Caution Regarding Forward-Looking Information
This news release includes forward-looking statements within the meaning of applicable securities laws. Forward-looking statements, by their nature, are based on assumptions and are subject to important risks and uncertainties. Forward-looking statements cannot be relied upon due to, amongst other things, changing external events and general uncertainties of the business. Actual results may differ materially from results indicated in forward-looking statements due to a number of factors. The acquisition of Transat is subject to Transat's shareholder approval, court approval, regulatory approvals, and certain customary conditions and there are no assurances that the acquisition will be completed as described in this news release or at all. Any forward-looking statements contained in this news release represent expectations as of the date of this news release and are subject to change after such date. However, except as required under applicable securities regulations, any intention or obligation to update or revise any forward-looking statements whether as a result of new information, future events or otherwise, is disclaimed.
About Air Canada
Air Canada is Canada's largest domestic and international airline serving nearly 220 airports on six continents. Canada's flag carrier is among the 20 largest airlines in the world and in 2018 served nearly 51 million customers. Air Canada provides scheduled passenger service directly to 62 airports in Canada, 54 in the United States and 100 in Europe, the Middle East, Africa, Asia, Australia, the Caribbean, Mexico, Central America and South America. Air Canada is a founding member of Star Alliance, the world's most comprehensive air transportation network serving 1,317 airports in 193 countries. Air Canada is the only international network carrier in North America to receive a Four-Star ranking according to independent U.K. research firm Skytrax, which also named Air Canada the 2019 Best Airline in North America. For more information, please visit: aircanada.com/media, follow @AirCanada on Twitter and join Air Canada on Facebook.
About Transat AT Inc.
Transat A.T. Inc. is a leading integrated international tourism company specializing in holiday travel. It offers vacation packages, hotel stays and air travel under the Transat and Air Transat brands to some 60 destinations in more than 25 countries in the Americas and Europe. Transat is firmly committed to sustainable tourism development, as reflected in its multiple corporate responsibility initiatives over the past 12 years, and was awarded Travelife certification in 2018. Based in Montreal, the company has 5,000 employees. (TSX: TRZ).
━━━
# What you will do
• a. Edit the news release, starting with "Transat A.T. Inc." and going on through "employees. (TSX: TRZ).", so that "holiday travel" is replaced by "leisure travel".
• b. List every condition the news release says the acquisition of Transat is subject to.
The rows have no connection to the news release.

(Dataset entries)
━━━
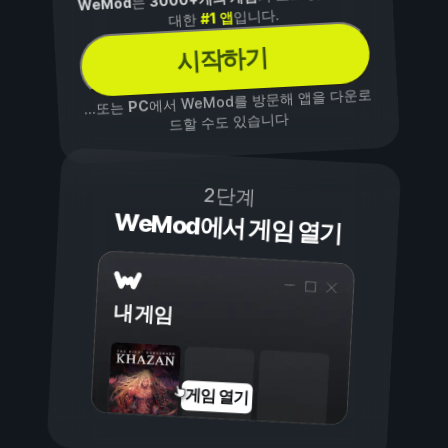
는
WeMod
입니다.
#1 앱
대한
시작하기
에서 WeMod를 방문해 앱을 다운로
PC
...또는
드할 수도 있습니다
2단계
WeMod에서 게임 열기
내 게임
게임 열기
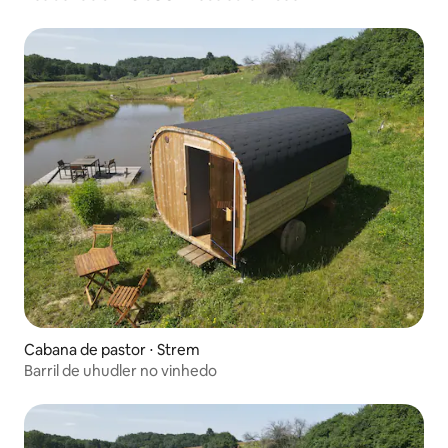
Cabana de pastor ⋅ Strem
Barril de uhudler no vinhedo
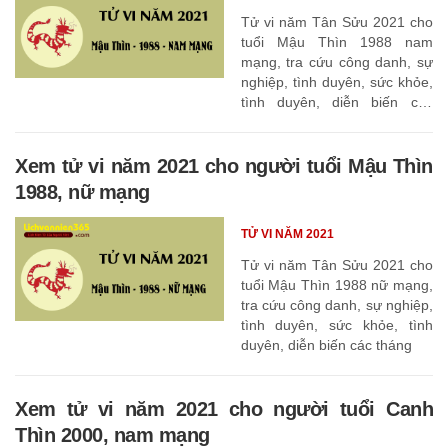
Tử vi năm Tân Sửu 2021 cho
tuổi Mậu Thìn 1988 nam
mạng, tra cứu công danh, sự
nghiệp, tình duyên, sức khỏe,
tình duyên, diễn biến các
tháng
Xem tử vi năm 2021 cho người tuổi Mậu Thìn
1988, nữ mạng
TỬ VI NĂM 2021
Tử vi năm Tân Sửu 2021 cho
tuổi Mậu Thìn 1988 nữ mạng,
tra cứu công danh, sự nghiệp,
tình duyên, sức khỏe, tình
duyên, diễn biến các tháng
Xem tử vi năm 2021 cho người tuổi Canh
Thìn 2000, nam mạng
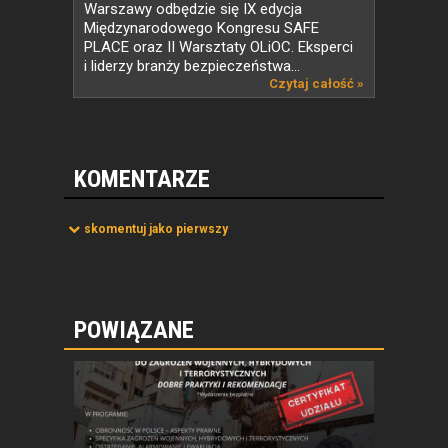
Warszawy odbędzie się IX edycja
Międzynarodowego Kongresu SAFE
PLACE oraz II Warsztaty OLiOC. Eksperci
i liderzy branży bezpieczeństwa...
Czytaj całość »
KOMENTARZE
skomentuj jako pierwszy
POWIĄZANE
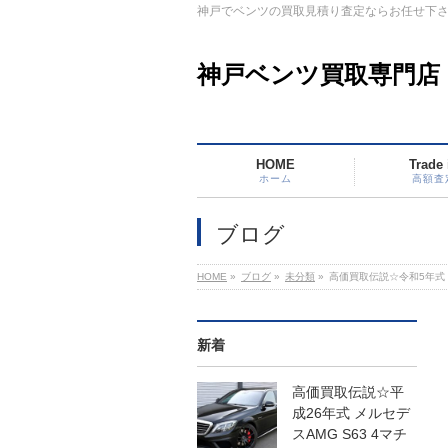
神戸でベンツの買取見積り査定ならお任せ下
神戸ベンツ買取専門店
HOME
Trade 
ホーム
高額査
ブログ
HOME
»
ブログ
»
未分類
»
高価買取伝説☆令和5年式 
新着
高価買取伝説☆平
成26年式 メルセデ
スAMG S63 4マチ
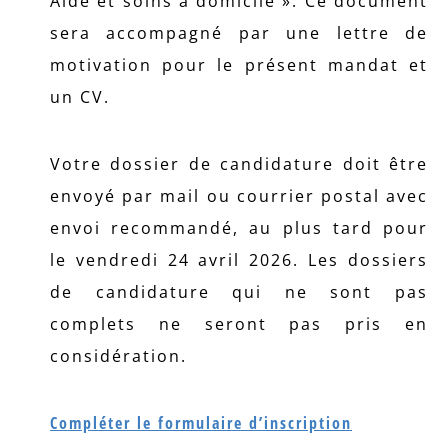
Aide et soins à domicile ». Ce document
sera accompagné par une lettre de
motivation pour le présent mandat et
un CV.
Votre dossier de candidature doit être
envoyé par mail ou courrier postal avec
envoi recommandé, au plus tard pour
le vendredi 24 avril 2026. Les dossiers
de candidature qui ne sont pas
complets ne seront pas pris en
considération.
Compléter le formulaire d’inscription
━━━
# Answers given
• a.
Transat A.T. Inc. is a leading integrated international tourism company specializing in leisure travel. It offers vacation packages, hotel stays and air travel under the Transat and Air Transat brands to some 60 destinations in more than 25 countries in the Americas and Europe. Transat is firmly committed to sustainable tourism development, as reflected in its multiple corporate responsibility initiatives over the past 12 years, and was awarded Travelife certification in 2018. Based in Montreal, the company has 5,000 employees. (TSX: TRZ).

• b.
Transat's shareholder approval
court approval
regulatory approvals
certain customary conditions